• **DATA EXTRACT**:
[Start of section]
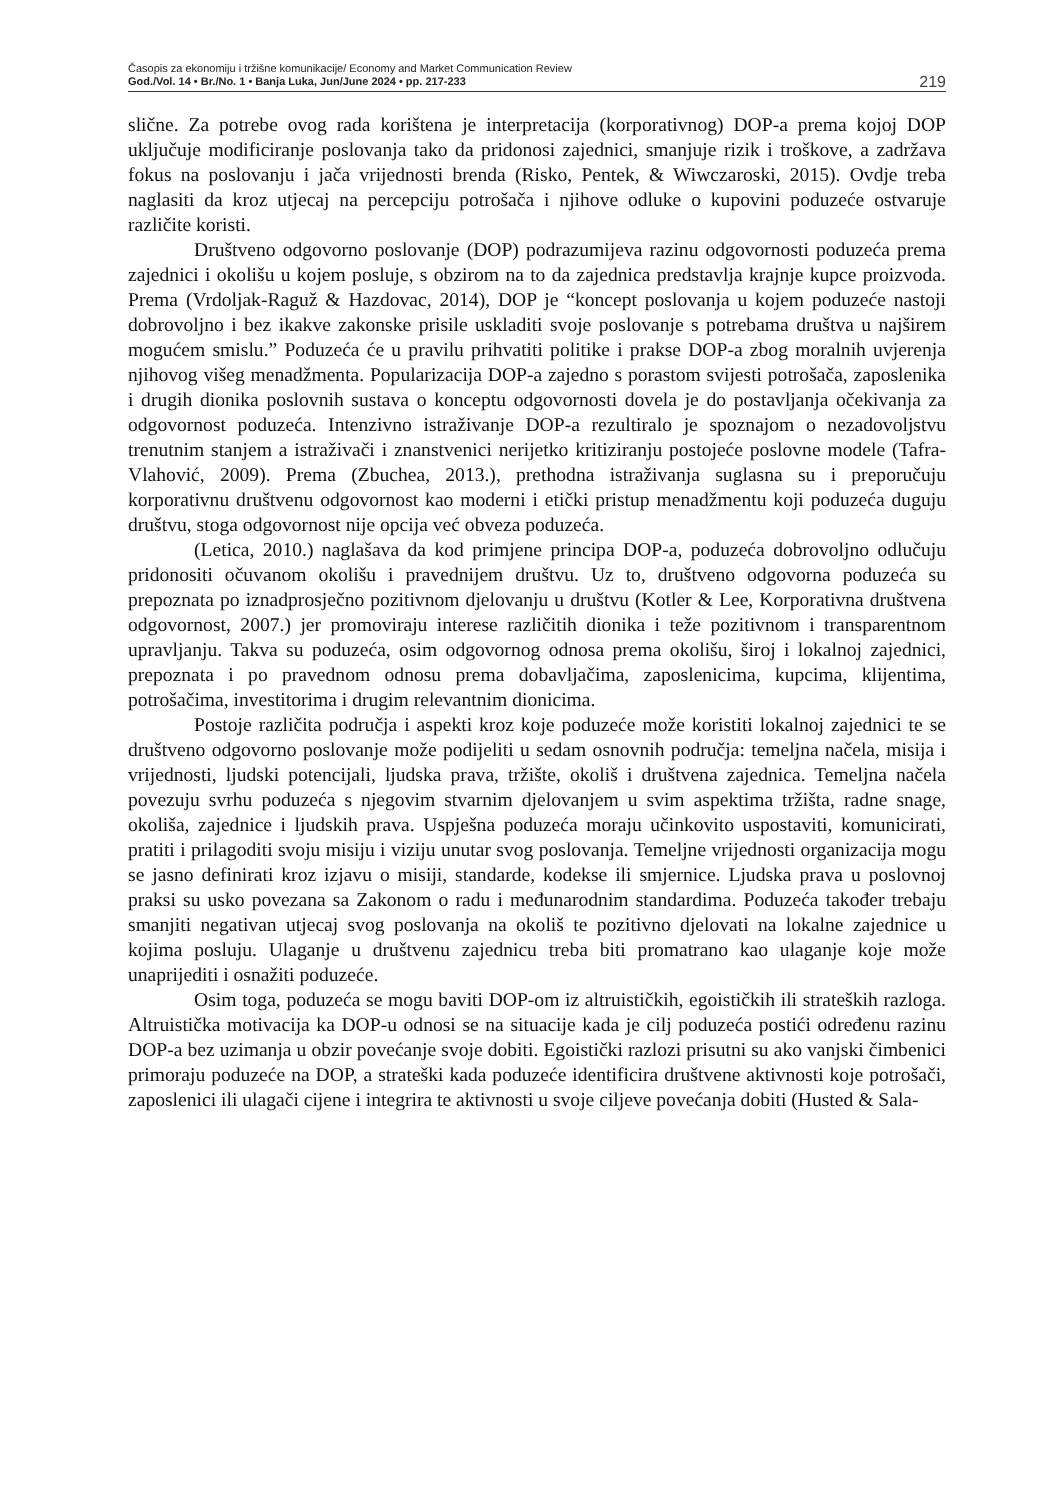Časopis za ekonomiju i tržišne komunikacije/ Economy and Market Communication Review
God./Vol. 14 • Br./No. 1 • Banja Luka, Jun/June 2024 • pp. 217-233
219
slične. Za potrebe ovog rada korištena je interpretacija (korporativnog) DOP-a prema kojoj DOP uključuje modificiranje poslovanja tako da pridonosi zajednici, smanjuje rizik i troškove, a zadržava fokus na poslovanju i jača vrijednosti brenda (Risko, Pentek, & Wiwczaroski, 2015). Ovdje treba naglasiti da kroz utjecaj na percepciju potrošača i njihove odluke o kupovini poduzeće ostvaruje različite koristi.
Društveno odgovorno poslovanje (DOP) podrazumijeva razinu odgovornosti poduzeća prema zajednici i okolišu u kojem posluje, s obzirom na to da zajednica predstavlja krajnje kupce proizvoda. Prema (Vrdoljak-Raguž & Hazdovac, 2014), DOP je “koncept poslovanja u kojem poduzeće nastoji dobrovoljno i bez ikakve zakonske prisile uskladiti svoje poslovanje s potrebama društva u najširem mogućem smislu.” Poduzeća će u pravilu prihvatiti politike i prakse DOP-a zbog moralnih uvjerenja njihovog višeg menadžmenta. Popularizacija DOP-a zajedno s porastom svijesti potrošača, zaposlenika i drugih dionika poslovnih sustava o konceptu odgovornosti dovela je do postavljanja očekivanja za odgovornost poduzeća. Intenzivno istraživanje DOP-a rezultiralo je spoznajom o nezadovoljstvu trenutnim stanjem a istraživači i znanstvenici nerijetko kritiziranju postojeće poslovne modele (Tafra-Vlahović, 2009). Prema (Zbuchea, 2013.), prethodna istraživanja suglasna su i preporučuju korporativnu društvenu odgovornost kao moderni i etički pristup menadžmentu koji poduzeća duguju društvu, stoga odgovornost nije opcija već obveza poduzeća.
(Letica, 2010.) naglašava da kod primjene principa DOP-a, poduzeća dobrovoljno odlučuju pridonositi očuvanom okolišu i pravednijem društvu. Uz to, društveno odgovorna poduzeća su prepoznata po iznadprosječno pozitivnom djelovanju u društvu (Kotler & Lee, Korporativna društvena odgovornost, 2007.) jer promoviraju interese različitih dionika i teže pozitivnom i transparentnom upravljanju. Takva su poduzeća, osim odgovornog odnosa prema okolišu, široj i lokalnoj zajednici, prepoznata i po pravednom odnosu prema dobavljačima, zaposlenicima, kupcima, klijentima, potrošačima, investitorima i drugim relevantnim dionicima.
Postoje različita područja i aspekti kroz koje poduzeće može koristiti lokalnoj zajednici te se društveno odgovorno poslovanje može podijeliti u sedam osnovnih područja: temeljna načela, misija i vrijednosti, ljudski potencijali, ljudska prava, tržište, okoliš i društvena zajednica. Temeljna načela povezuju svrhu poduzeća s njegovim stvarnim djelovanjem u svim aspektima tržišta, radne snage, okoliša, zajednice i ljudskih prava. Uspješna poduzeća moraju učinkovito uspostaviti, komunicirati, pratiti i prilagoditi svoju misiju i viziju unutar svog poslovanja. Temeljne vrijednosti organizacija mogu se jasno definirati kroz izjavu o misiji, standarde, kodekse ili smjernice. Ljudska prava u poslovnoj praksi su usko povezana sa Zakonom o radu i međunarodnim standardima. Poduzeća također trebaju smanjiti negativan utjecaj svog poslovanja na okoliš te pozitivno djelovati na lokalne zajednice u kojima posluju. Ulaganje u društvenu zajednicu treba biti promatrano kao ulaganje koje može unaprijediti i osnažiti poduzeće.
Osim toga, poduzeća se mogu baviti DOP-om iz altruističkih, egoističkih ili strateških razloga. Altruistička motivacija ka DOP-u odnosi se na situacije kada je cilj poduzeća postići određenu razinu DOP-a bez uzimanja u obzir povećanje svoje dobiti. Egoistički razlozi prisutni su ako vanjski čimbenici primoraju poduzeće na DOP, a strateški kada poduzeće identificira društvene aktivnosti koje potrošači, zaposlenici ili ulagači cijene i integrira te aktivnosti u svoje ciljeve povećanja dobiti (Husted & Sala-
[End of section]
• **HOW TO COMPLETE THIS TASK**: Write the records above out again word for word, skipping each picture.

• **RESULT FOR THIS EXERCISE**:
Časopis za ekonomiju i tržišne komunikacije/ Economy and Market Communication Review
God./Vol. 14 • Br./No. 1 • Banja Luka, Jun/June 2024 • pp. 217-233
219
slične. Za potrebe ovog rada korištena je interpretacija (korporativnog) DOP-a prema kojoj DOP uključuje modificiranje poslovanja tako da pridonosi zajednici, smanjuje rizik i troškove, a zadržava fokus na poslovanju i jača vrijednosti brenda (Risko, Pentek, & Wiwczaroski, 2015). Ovdje treba naglasiti da kroz utjecaj na percepciju potrošača i njihove odluke o kupovini poduzeće ostvaruje različite koristi.
Društveno odgovorno poslovanje (DOP) podrazumijeva razinu odgovornosti poduzeća prema zajednici i okolišu u kojem posluje, s obzirom na to da zajednica predstavlja krajnje kupce proizvoda. Prema (Vrdoljak-Raguž & Hazdovac, 2014), DOP je “koncept poslovanja u kojem poduzeće nastoji dobrovoljno i bez ikakve zakonske prisile uskladiti svoje poslovanje s potrebama društva u najširem mogućem smislu.” Poduzeća će u pravilu prihvatiti politike i prakse DOP-a zbog moralnih uvjerenja njihovog višeg menadžmenta. Popularizacija DOP-a zajedno s porastom svijesti potrošača, zaposlenika i drugih dionika poslovnih sustava o konceptu odgovornosti dovela je do postavljanja očekivanja za odgovornost poduzeća. Intenzivno istraživanje DOP-a rezultiralo je spoznajom o nezadovoljstvu trenutnim stanjem a istraživači i znanstvenici nerijetko kritiziranju postojeće poslovne modele (Tafra-Vlahović, 2009). Prema (Zbuchea, 2013.), prethodna istraživanja suglasna su i preporučuju korporativnu društvenu odgovornost kao moderni i etički pristup menadžmentu koji poduzeća duguju društvu, stoga odgovornost nije opcija već obveza poduzeća.
(Letica, 2010.) naglašava da kod primjene principa DOP-a, poduzeća dobrovoljno odlučuju pridonositi očuvanom okolišu i pravednijem društvu. Uz to, društveno odgovorna poduzeća su prepoznata po iznadprosječno pozitivnom djelovanju u društvu (Kotler & Lee, Korporativna društvena odgovornost, 2007.) jer promoviraju interese različitih dionika i teže pozitivnom i transparentnom upravljanju. Takva su poduzeća, osim odgovornog odnosa prema okolišu, široj i lokalnoj zajednici, prepoznata i po pravednom odnosu prema dobavljačima, zaposlenicima, kupcima, klijentima, potrošačima, investitorima i drugim relevantnim dionicima.
Postoje različita područja i aspekti kroz koje poduzeće može koristiti lokalnoj zajednici te se društveno odgovorno poslovanje može podijeliti u sedam osnovnih područja: temeljna načela, misija i vrijednosti, ljudski potencijali, ljudska prava, tržište, okoliš i društvena zajednica. Temeljna načela povezuju svrhu poduzeća s njegovim stvarnim djelovanjem u svim aspektima tržišta, radne snage, okoliša, zajednice i ljudskih prava. Uspješna poduzeća moraju učinkovito uspostaviti, komunicirati, pratiti i prilagoditi svoju misiju i viziju unutar svog poslovanja. Temeljne vrijednosti organizacija mogu se jasno definirati kroz izjavu o misiji, standarde, kodekse ili smjernice. Ljudska prava u poslovnoj praksi su usko povezana sa Zakonom o radu i međunarodnim standardima. Poduzeća također trebaju smanjiti negativan utjecaj svog poslovanja na okoliš te pozitivno djelovati na lokalne zajednice u kojima posluju. Ulaganje u društvenu zajednicu treba biti promatrano kao ulaganje koje može unaprijediti i osnažiti poduzeće.
Osim toga, poduzeća se mogu baviti DOP-om iz altruističkih, egoističkih ili strateških razloga. Altruistička motivacija ka DOP-u odnosi se na situacije kada je cilj poduzeća postići određenu razinu DOP-a bez uzimanja u obzir povećanje svoje dobiti. Egoistički razlozi prisutni su ako vanjski čimbenici primoraju poduzeće na DOP, a strateški kada poduzeće identificira društvene aktivnosti koje potrošači, zaposlenici ili ulagači cijene i integrira te aktivnosti u svoje ciljeve povećanja dobiti (Husted & Sala-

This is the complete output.